Could you point to the part of the CUDA documentation that you are referring to? Sometimes documentation is buggy, too, and there is neither a debugger nor a regression test one can run on documentation …

Section 5.4.1 Table 2, column “5.x”, row 11 (not including the header) titled “count of leading zeros, most significant non-sign bit”


Clearly lists the number of operations per clock cycle as 32 for Compute 3.x and as “Multiple Instructions” for Compute 5.x architectures. This seems to imply that a hardware instruction was replaced by a software emulation requiring multiple instructions.

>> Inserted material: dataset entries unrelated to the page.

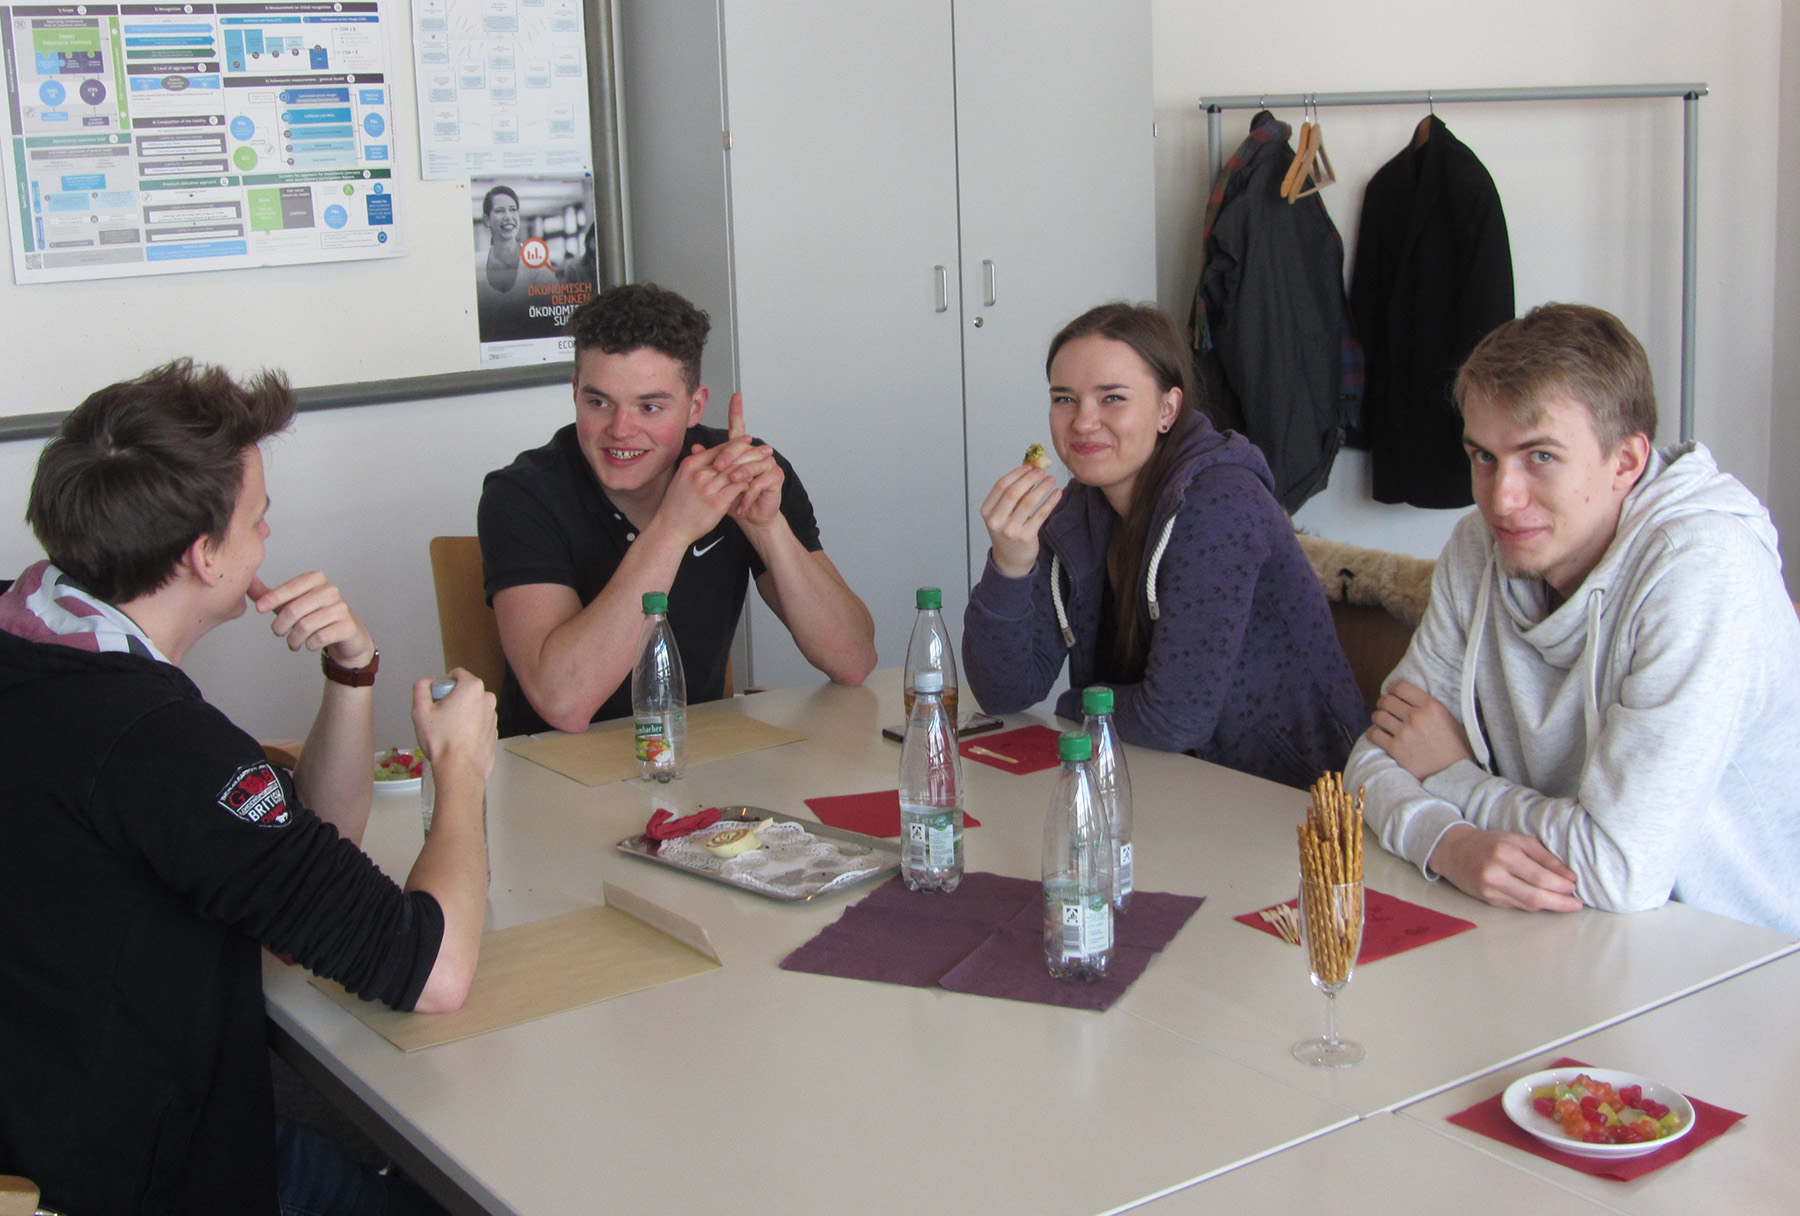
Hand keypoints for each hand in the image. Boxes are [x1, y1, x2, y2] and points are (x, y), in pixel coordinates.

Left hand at [249, 572, 373, 667]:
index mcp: (316, 580)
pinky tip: (310, 644)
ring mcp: (341, 608)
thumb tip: (247, 583)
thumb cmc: (317, 616)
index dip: (272, 599)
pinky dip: (309, 645)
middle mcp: (330, 590)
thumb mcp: (292, 603)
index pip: (290, 588)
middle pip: (294, 609)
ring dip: (294, 639)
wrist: (348, 634)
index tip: (259, 608)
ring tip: (293, 642)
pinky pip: (319, 638)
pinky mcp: (347, 626)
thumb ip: (270, 595)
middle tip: (278, 632)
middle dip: (280, 625)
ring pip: (305, 626)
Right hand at [411, 669, 497, 779]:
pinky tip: (458, 741)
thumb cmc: (441, 740)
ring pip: (472, 708)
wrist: (459, 769)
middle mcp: (488, 699)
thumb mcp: (420, 709)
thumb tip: (429, 681)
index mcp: (473, 688)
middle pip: (465, 691)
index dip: (442, 685)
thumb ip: (421, 687)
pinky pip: (478, 723)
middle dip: (451, 700)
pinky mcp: (494, 732)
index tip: (436, 701)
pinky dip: (469, 728)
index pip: (456, 674)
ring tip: (448, 731)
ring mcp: (493, 716)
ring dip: (461, 714)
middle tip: (439, 717)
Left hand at [699, 392, 784, 527]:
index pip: (739, 427)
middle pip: (742, 447)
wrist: (750, 516)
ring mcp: (768, 463)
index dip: (737, 411)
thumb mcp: (717, 481)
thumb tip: (695, 447)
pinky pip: (760, 482)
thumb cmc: (732, 498)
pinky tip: (741, 503)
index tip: (736, 396)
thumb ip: (708, 462)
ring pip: (752, 465)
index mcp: (742, 451)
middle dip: (728, 456)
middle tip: (717, 467)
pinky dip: (749, 494)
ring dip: (740, 475)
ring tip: (730, 484)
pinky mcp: (776, 477)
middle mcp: (756, 453)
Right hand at [980, 464, 1060, 577]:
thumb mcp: (1001, 514)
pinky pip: (1040, 515)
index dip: (1016, 473)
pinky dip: (1050, 502)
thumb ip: (1011, 495)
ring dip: (1041, 488)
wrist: (1011, 559)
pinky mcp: (1026, 537)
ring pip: (1028, 502)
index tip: (1028, 466)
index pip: (1001, 486)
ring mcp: (1010, 530)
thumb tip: (1029, 470)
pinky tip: (1057, 494)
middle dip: (1029, 479)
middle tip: (1041, 471)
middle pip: (1013, 493)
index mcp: (987, 511)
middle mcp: (996, 521)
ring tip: (1051, 480)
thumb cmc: (1007, 532)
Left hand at [1367, 680, 1474, 780]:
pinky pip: (1374, 734)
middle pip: (1386, 700)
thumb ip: (1431, 707)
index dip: (1392, 688)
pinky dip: (1372, 733)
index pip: (1401, 687)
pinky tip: (1377, 735)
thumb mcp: (1450, 720)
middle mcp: (1416, 716)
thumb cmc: (1456, 748)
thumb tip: (1412, 699)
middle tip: (1386, 709)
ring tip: (1382, 722)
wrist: (1455, 775)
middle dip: (1383, 703)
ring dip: (1378, 718)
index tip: (1390, 692)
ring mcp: (1404, 733)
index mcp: (1431, 706)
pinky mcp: (1396, 749)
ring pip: (1378, 715)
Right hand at [1428, 824, 1582, 911]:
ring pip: (1528, 904)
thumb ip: (1544, 856)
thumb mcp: (1517, 840)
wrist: (1454, 851)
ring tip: (1565, 903)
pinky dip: (1533, 904)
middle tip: (1577, 904)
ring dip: (1550, 906)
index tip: (1575, 886)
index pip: (1541, 877)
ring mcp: (1490, 890)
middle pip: (1536, 896)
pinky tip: (1543, 900)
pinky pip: (1518, 906)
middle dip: (1561, 902)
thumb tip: (1569, 876)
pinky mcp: (1488, 900)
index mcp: (1505, 854)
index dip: (1562, 885)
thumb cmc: (1489, 842)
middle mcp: (1496, 874)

“count of leading zeros”, a.k.a. __clz(), has been a two-instruction sequence ever since the FLO instruction was added in sm_20. Prior to that it was a five-instruction sequence if I recall correctly.

So “multiple instructions” would be correct for count leading zeros, across all currently supported architectures. “most significant non-sign bit” would appear to be a reference to the FLO instruction itself? If so, that is obviously a single instruction. I do not know how the throughput of FLO has changed between architectures, it is certainly possible that its throughput has been lowered in sm_5x.

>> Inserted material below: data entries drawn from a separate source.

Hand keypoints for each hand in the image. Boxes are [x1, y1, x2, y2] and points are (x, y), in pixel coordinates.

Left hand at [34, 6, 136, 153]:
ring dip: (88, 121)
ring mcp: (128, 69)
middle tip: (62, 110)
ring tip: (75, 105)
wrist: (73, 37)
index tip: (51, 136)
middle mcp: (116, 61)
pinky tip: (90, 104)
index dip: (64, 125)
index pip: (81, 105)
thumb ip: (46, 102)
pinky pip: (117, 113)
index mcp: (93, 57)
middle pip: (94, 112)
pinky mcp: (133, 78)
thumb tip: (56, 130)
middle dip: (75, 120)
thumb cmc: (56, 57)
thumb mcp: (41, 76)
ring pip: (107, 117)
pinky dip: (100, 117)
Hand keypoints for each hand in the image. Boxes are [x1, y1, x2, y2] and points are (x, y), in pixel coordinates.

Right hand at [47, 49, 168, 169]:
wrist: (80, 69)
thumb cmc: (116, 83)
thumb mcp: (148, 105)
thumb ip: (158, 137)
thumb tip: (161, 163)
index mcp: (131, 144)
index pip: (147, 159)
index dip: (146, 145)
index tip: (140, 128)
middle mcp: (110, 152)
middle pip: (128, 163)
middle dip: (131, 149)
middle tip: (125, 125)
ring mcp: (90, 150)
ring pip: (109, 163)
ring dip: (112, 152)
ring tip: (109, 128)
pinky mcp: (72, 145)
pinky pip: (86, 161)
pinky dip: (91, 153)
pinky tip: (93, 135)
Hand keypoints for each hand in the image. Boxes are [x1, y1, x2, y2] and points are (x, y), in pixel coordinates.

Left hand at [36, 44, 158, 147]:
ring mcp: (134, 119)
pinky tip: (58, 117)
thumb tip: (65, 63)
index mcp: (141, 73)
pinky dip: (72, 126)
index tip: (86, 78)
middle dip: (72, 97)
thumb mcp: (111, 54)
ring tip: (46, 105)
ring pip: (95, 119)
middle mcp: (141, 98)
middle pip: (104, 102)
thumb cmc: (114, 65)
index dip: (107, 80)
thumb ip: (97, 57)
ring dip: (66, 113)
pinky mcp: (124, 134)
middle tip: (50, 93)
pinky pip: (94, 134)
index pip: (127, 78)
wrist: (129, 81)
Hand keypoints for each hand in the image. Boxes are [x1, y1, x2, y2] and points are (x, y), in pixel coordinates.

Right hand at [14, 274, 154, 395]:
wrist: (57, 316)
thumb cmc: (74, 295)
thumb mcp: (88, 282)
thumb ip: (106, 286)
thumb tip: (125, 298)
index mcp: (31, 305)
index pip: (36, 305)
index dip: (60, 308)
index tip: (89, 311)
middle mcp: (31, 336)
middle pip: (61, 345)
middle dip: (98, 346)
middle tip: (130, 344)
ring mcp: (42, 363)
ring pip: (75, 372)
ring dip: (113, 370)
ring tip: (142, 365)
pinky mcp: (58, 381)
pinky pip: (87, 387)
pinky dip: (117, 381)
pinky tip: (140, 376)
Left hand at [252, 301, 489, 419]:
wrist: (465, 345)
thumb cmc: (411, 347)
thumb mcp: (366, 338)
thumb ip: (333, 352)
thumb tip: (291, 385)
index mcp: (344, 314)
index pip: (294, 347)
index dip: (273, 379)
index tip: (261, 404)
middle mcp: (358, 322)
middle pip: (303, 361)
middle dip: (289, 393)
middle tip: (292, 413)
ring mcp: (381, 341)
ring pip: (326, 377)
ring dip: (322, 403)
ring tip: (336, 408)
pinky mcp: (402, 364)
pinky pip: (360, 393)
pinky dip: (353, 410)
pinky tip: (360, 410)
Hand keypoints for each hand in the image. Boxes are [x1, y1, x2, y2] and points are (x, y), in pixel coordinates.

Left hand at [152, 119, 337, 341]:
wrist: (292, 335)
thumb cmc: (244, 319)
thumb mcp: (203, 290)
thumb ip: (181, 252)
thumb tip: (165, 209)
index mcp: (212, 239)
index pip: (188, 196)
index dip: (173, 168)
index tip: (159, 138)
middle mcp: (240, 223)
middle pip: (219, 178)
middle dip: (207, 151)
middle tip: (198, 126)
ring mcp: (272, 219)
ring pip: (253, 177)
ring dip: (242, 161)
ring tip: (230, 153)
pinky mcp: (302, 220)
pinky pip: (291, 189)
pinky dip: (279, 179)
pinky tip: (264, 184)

While the document does not indicate that hardware support was removed, NVIDIA may want to clarify the description to avoid misunderstandings since functionality does not seem to have changed all the way from sm_20 and sm_52 with regard to these operations (performance may well have changed).

I’ve filed a bug internally at NVIDIA to refer to this. Having said that, I’m not entirely sure what is being referenced by the “Multiple instructions” listed under cc5.x, so it may be possible that there is some logic here, although it’s not entirely evident.